----- Data supplied

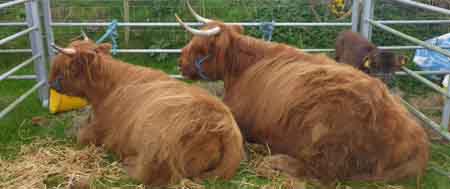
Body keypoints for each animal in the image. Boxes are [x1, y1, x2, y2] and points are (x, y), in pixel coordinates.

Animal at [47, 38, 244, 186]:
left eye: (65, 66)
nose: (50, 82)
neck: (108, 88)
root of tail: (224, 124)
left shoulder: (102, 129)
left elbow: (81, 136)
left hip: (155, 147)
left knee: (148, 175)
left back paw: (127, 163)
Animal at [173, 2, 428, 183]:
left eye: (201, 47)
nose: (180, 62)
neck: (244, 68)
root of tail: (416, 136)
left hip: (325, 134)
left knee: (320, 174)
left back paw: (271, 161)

----------
----- Data supplied

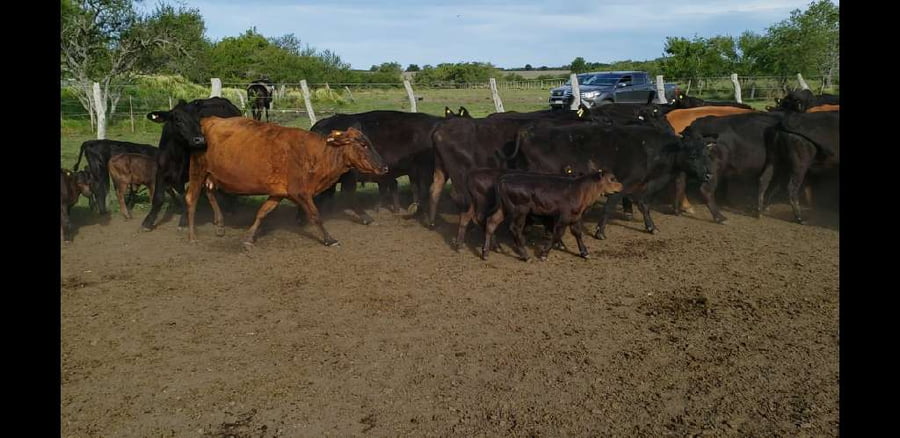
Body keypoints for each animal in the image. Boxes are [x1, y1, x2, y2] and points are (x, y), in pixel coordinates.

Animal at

----------
----- Data supplied

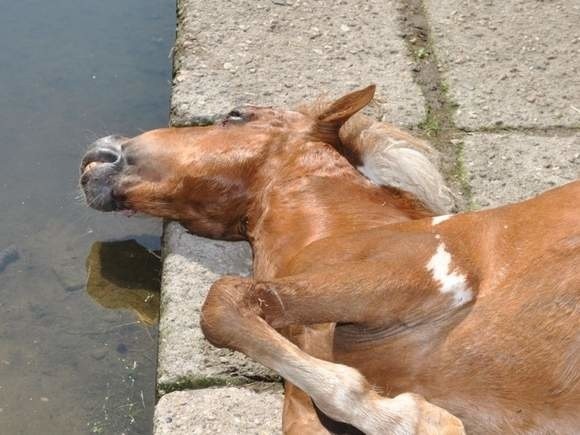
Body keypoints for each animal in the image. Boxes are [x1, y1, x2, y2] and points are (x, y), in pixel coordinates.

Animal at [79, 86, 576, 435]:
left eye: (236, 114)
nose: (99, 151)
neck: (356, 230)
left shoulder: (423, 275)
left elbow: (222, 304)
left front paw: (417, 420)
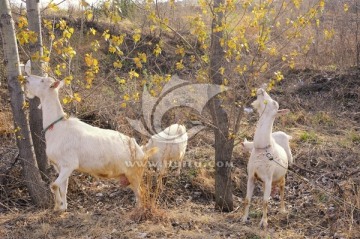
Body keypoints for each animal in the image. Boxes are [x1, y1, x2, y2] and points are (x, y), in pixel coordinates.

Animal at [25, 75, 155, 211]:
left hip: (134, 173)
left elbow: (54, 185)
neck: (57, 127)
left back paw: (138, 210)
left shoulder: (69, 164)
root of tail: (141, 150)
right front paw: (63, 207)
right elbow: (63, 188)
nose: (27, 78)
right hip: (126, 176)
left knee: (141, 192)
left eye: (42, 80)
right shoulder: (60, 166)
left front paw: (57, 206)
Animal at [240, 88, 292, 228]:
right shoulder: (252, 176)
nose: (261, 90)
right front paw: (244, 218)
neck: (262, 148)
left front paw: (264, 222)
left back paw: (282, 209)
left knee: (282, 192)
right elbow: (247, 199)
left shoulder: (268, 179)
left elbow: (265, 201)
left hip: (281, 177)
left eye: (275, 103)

----------

- Problem:
Every line above that holds the string "tail" should be copied out.

- Result for this task:
root of tail: (224, 124)
root of tail: (416, 136)
root of tail: (141, 150)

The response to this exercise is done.